→ WHAT YOU ARE ASKED TO DO: The material below holds a span beginning at the line with "u v d — depth at each pixel (cm)." and ending at the line with "321 296 2973". Quote that span exactly, both ends included, and only that span.
Segment Open
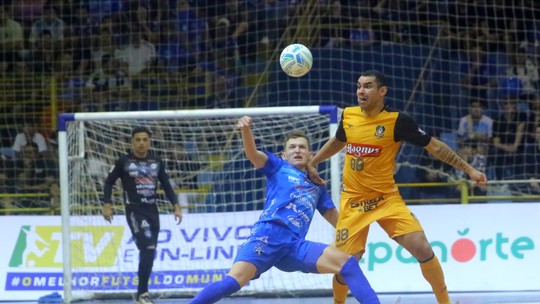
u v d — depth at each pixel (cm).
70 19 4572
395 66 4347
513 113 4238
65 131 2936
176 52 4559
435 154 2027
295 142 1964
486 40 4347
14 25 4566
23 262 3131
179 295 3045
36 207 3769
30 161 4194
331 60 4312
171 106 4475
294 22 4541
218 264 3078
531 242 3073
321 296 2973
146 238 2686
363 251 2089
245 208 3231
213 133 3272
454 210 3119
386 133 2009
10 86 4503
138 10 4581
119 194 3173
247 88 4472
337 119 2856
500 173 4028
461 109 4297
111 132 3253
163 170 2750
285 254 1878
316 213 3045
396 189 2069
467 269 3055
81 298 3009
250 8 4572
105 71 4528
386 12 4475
Segment Closed
Segment Open
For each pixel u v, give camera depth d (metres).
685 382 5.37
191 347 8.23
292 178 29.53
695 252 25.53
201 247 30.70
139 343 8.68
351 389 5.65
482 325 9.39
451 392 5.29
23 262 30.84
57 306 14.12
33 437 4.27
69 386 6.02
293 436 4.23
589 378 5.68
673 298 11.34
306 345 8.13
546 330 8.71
Segment Closed
→ ANSWER TO THIS PROBLEM:
u v d — depth at each pixel (cm).
70 19 4572
395 66 4347
513 113 4238
65 131 2936
176 52 4559
435 154 2027
295 142 1964
486 40 4347
14 25 4566
23 262 3131
179 295 3045
36 207 3769
30 161 4194
331 60 4312
171 106 4475
294 22 4541
218 264 3078
531 242 3073
321 296 2973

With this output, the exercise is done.